We have two families of curves, a $C_+$ family of quadratics opening towards the positive $x_1$ axis with $x_2$ increasing in $t$ and a $C_-$ family of quadratics opening to the negative $x_1$ axis with $x_2$ decreasing in $t$.
Each only has one curve through the origin, so we end up with the following
If above the paths through the origin, set $u=-1$ and follow a blue $C_-$path down to the origin seeking path before switching to $u=1$, and vice versa for points below.
Now, the challenging part.
If we start above the switching curve at $(a,b)$, our $C_-$ curve can be written as $$ \\x_2^2=-2x_1 + 2a + b^2 $$
And our switching curve is given by $$ \\x_2^2=2x_1 $$
So we will switch at their intercept at $$ (\frac{2a+b^2}{4},-\sqrt{\frac{2a+b^2}{2}}) $$ Now we need to switch to parametric curves for the time.
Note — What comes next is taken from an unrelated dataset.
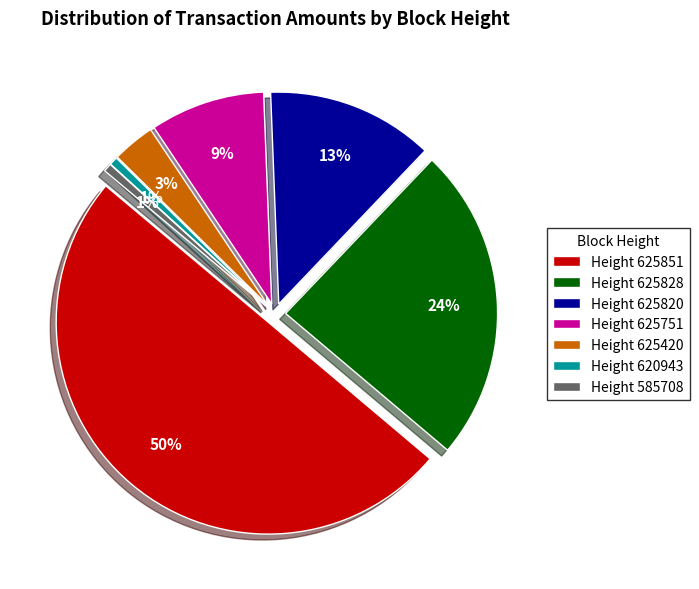

Does 625820 account for over 50% of the chart?

No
If we set $t=0$ at $(a,b)$, our $C_-$ curve should be given by:
$$ \\x(t)= \begin{bmatrix} \frac{-t^2}{2}+bt+a\\ -t+b \end{bmatrix} $$
Subbing in the intercept point gives $$ T_1 = b + \sqrt{\frac{2a+b^2}{2}} $$
If we do a similar approach on a $C_+$ curve starting at time $0$ at the switch point, we get $$ \\x(t)= \begin{bmatrix} \frac{t^2}{2}-t\sqrt{\frac{2a+b^2}{2}}+\frac{2a+b^2}{4}\\ t-\sqrt{\frac{2a+b^2}{2}} \end{bmatrix} $$
Subbing in the origin and solving for time
$$ T_2 = \sqrt{\frac{2a+b^2}{2}} $$
So the total time to origin is just $$ T = T_1 + T_2 = b + 2\sqrt{\frac{2a+b^2}{2}} $$
Would be greatly appreciated if someone would be able to confirm if my approach is sound and correct. I feel like that, if this is the solution, there must be a simpler approach that I am missing, so if anyone could point me towards a more timely approach, that would be amazing.